Saturday, April 15, 2006

Some Random Thoughts by Ethicists on Truisms in Ethics

I put the topic of truisms in ethics up on a bioethics listserv and got the following responses. Read their commentary. They may stimulate some thoughts on a variety of topics. ..Maurice.

Ethicist and physician, Steven Miles, wrote about the topic of truisms in ethics:

Cloning humans is an bioethics problem. (A truism even the problem itself is unimportant.)

Respect for the principle of autonomy is the highest medical ethics value (True in describing the field but arguable at best as a moral position.)



Another ethicist and physician Dr Erich H. Loewy wrote this commentary about truisms.


If you have doubts as to what the ethical way of proceeding is an ethicist may give you the Answer: There are many false assumptions wrapped in that statement.
· First we must realize that Ethicists are no more "ethical" than others. They merely know what tools and how to deal with them in judging answers as appropriate or inappropriate and things in between.
· Secondly beware of an ethicist who gives you an answer. If there were a "good" answer there would be no problem. Answers in general are rather bad in themselves, words in themselves or simply God awful. Taking a patient off a vent and letting him/her die peacefully is not a good in itself. Curing them would be but that is not attainable. So perhaps this is still the least evil answer in an array of bad ones.
· If you have doubts that is the most important part--for at least you recognize that there is an ethical problem. .
· It really is the job of an ethicist to question prior assumptions, insist that good ethics begins with good facts, and keep raising questions "what makes you say that", "why do you believe such and such to be true", etc.
· Regrettably there is no such thing as a Bioethicist. People who have sat a year on an ethics committee call themselves ethicists. And how can we correct them: we have failed to credential, have failed to set minimum standards, do not police ourselves and fail to discharge our social responsibility (ie; we run a mutual debating society that discusses the problems of "rich man's ethics" but almost never does more than pay lip service to access to health care or to the conditions which breed disease--poverty, crowding, lack of education, a minimal wage under the poverty level, etc. Instead we amuse ourselves with the weighty issue of whom the sperm of a dead man belongs.
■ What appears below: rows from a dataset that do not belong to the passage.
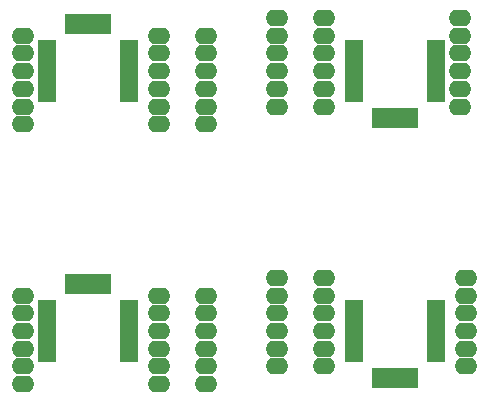
<source format=gbr>
G04 #@! TF.FileFunction,Soldermask,Bot*
%FSLAX46Y46*%
G04 Gerber Fmt 4.6, Leading zero omitted, Abs format (unit mm)*
G04 Created by KiCad (PCBNEW 4.0.7) date 09/30/17 11:32:34*
%MOMM*%
%LPD*%
G01*
G04 APERTURE LIST*
%ADD10C,0.100000*%
%ADD11R,1.365200X1.670000*%
%ADD12O,1.924000X1.400000*%
%ADD13R,1.600000X0.800000*%
G04 APERTURE END LIST*
D10*
D11*
X8730000Y-6000000D03*
X10000000Y-6000000D03*
X11270000Y-6000000D03*
D12*
X4500000Y-7000000D03*
X4500000Y-8500000D03*
X4500000Y-10000000D03*
X4500000Y-11500000D03*
X4500000Y-13000000D03*
X4500000Y-14500000D03*
X20000000Y-7000000D03*
X20000000Y-8500000D03*
X20000000Y-10000000D03*
X20000000Y-11500000D03*
X20000000Y-13000000D03*
X20000000Y-14500000D03*
X16000000Y-7000000D03*
X16000000Y-8500000D03*
X16000000Y-10000000D03*
X16000000Y-11500000D03*
X16000000Y-13000000D03*
X16000000Y-14500000D03*
D11*
X37270000Y-14000000D03*
X36000000Y-14000000D03*
X34730000Y-14000000D03*
D12*
X26000000Y-13000000D03*
X26000000Y-11500000D03*
X26000000Y-10000000D03*
X26000000Y-8500000D03*
X26000000Y-7000000D03*
X26000000Y-5500000D03*
X30000000Y-13000000D03*
X30000000Y-11500000D03*
X30000000Y-10000000D03*
X30000000Y-8500000D03*
X30000000Y-7000000D03*
X30000000Y-5500000D03*
X41500000Y-13000000D03*
X41500000Y-11500000D03*
X41500000Y-10000000D03*
X41500000Y-8500000D03*
X41500000Y-7000000D03*
X41500000Y-5500000D03*
D13*
X13450000Y-7725000D03*
X13450000Y-8375000D03*
X13450000Y-9025000D03*
X13450000Y-9675000D03*
X13450000Y-10325000D03*
X13450000Y-10975000D03*
X13450000Y-11625000D03*
X13450000Y-12275000D03*
X6550000Y-12275000D03*
X6550000Y-11625000D03*
X6550000Y-10975000D03*
X6550000Y-10325000D03*
X6550000Y-9675000D03*
X6550000Y-9025000D03*
X6550000Y-8375000D03*
X6550000Y-7725000D03*
X32550000Y-12275000D03*
X32550000Y-11625000D03*
X32550000Y-10975000D03*
X32550000Y-10325000D03*
X32550000Y-9675000D03*
X32550000Y-9025000D03*
X32550000Y-8375000D03*
X32550000Y-7725000D03*
X39450000Y-7725000D03*
X39450000Y-8375000D03*
X39450000Y-9025000D03*
X39450000Y-9675000D03*
X39450000Y-10325000D03*
X39450000Y-10975000D03*
X39450000Y-11625000D03*
X39450000Y-12275000D03*
D11*
X8730000Y-28000000D03*
X10000000Y-28000000D03*
X11270000Y-28000000D03*
X37270000Y-36000000D03*
X36000000Y-36000000D03*
X34730000Y-36000000D03*
D13*
X13450000Y-29725000D03*
X13450000Y-30375000D03*
X13450000Y-31025000D03*
X13450000Y-31675000D03*
X13450000Y-32325000D03*
X13450000Y-32975000D03*
X13450000Y-33625000D03*
X13450000Y-34275000D03*
X6550000Y-34275000D03*
X6550000Y-33625000D03*
X6550000Y-32975000D03*
X6550000Y-32325000D03*
X6550000Y-31675000D03*
X6550000Y-31025000D03*
X6550000Y-30375000D03*
X6550000Y-29725000D03*
X32550000Y-34275000D03*
X32550000Y-33625000D03*
X32550000Y-32975000D03*
X32550000Y-32325000D03*
X32550000Y-31675000D03*
X32550000Y-31025000D03*
X32550000Y-30375000D03*
X32550000Y-29725000D03*
X39450000Y-29725000D03*
X39450000Y-30375000D03*
X39450000Y-31025000D03*
X39450000Y-31675000D03*
X39450000Y-32325000D03*
X39450000Y-32975000D03*
X39450000Y-33625000D03*
X39450000Y-34275000D03*
D12*
X20000000Y-29000000D03*
X20000000Y-30500000D03*
X20000000Y-32000000D03*
X20000000Y-33500000D03*
X20000000Y-35000000D03*
X20000000Y-36500000D03*
X26000000Y-35000000D03*
X26000000Y-33500000D03*
X26000000Y-32000000D03*
X26000000Y-30500000D03*
X26000000Y-29000000D03*
X26000000Y-27500000D03*
X16000000Y-29000000D03*
X16000000Y-30500000D03*
X16000000Y-32000000D03*
X16000000Y-33500000D03*
X16000000Y-35000000D03*
X16000000Y-36500000D03*
X30000000Y-35000000D03*
X30000000Y-33500000D03*
X30000000Y-32000000D03*
X30000000Y-30500000D03*
X30000000Y-29000000D03*
X30000000Y-27500000D03*
X4500000Y-29000000D03*
X4500000Y-30500000D03*
X4500000Y-32000000D03*
X4500000Y-33500000D03*
X4500000Y-35000000D03*
X4500000Y-36500000D03*
X42000000Y-35000000D03*
X42000000Y-33500000D03*
X42000000Y-32000000D03*
X42000000Y-30500000D03*
X42000000Y-29000000D03*
X42000000Y-27500000D03*
M02*

</source>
Cannibalism is evil: Cannibalism to start with was to symbolically take someone’s strength into ones body-in some cultures enemy in others relative. The missionary being boiled is a fiction. Those who are Christian commit cannibalism every time they take community: symbolic cannibalism in most Protestant sects, actual cannibalism of your group believes in transubstantiation. So, what is wrong with that? It is what I meant by saying we need to examine our taboos, presumptions, etc. and not yield to an ethical imperialism no prettier than any other kind.

Physicians should/should not participate in Capital Punishment:
· Personally I detest the very idea.of capital punishment. Belonging to a society that practices this I am guilty every time someone is executed and state-condoned or ordered murder is still murder. And I don't like killing people.
· But that is beside the point. If the physician believes that capital punishment is a good thing than he can participate in shooting, electrocution or hanging. He/she cannot participate with any of the intellectual or actual tools they learned in the process of their training and which were taught to benefit and if possible not to harm man. Declaring someone dead is learned in medical school and, therefore, should not be done as a regular (and necessary) member of a team which executes on a regular basis.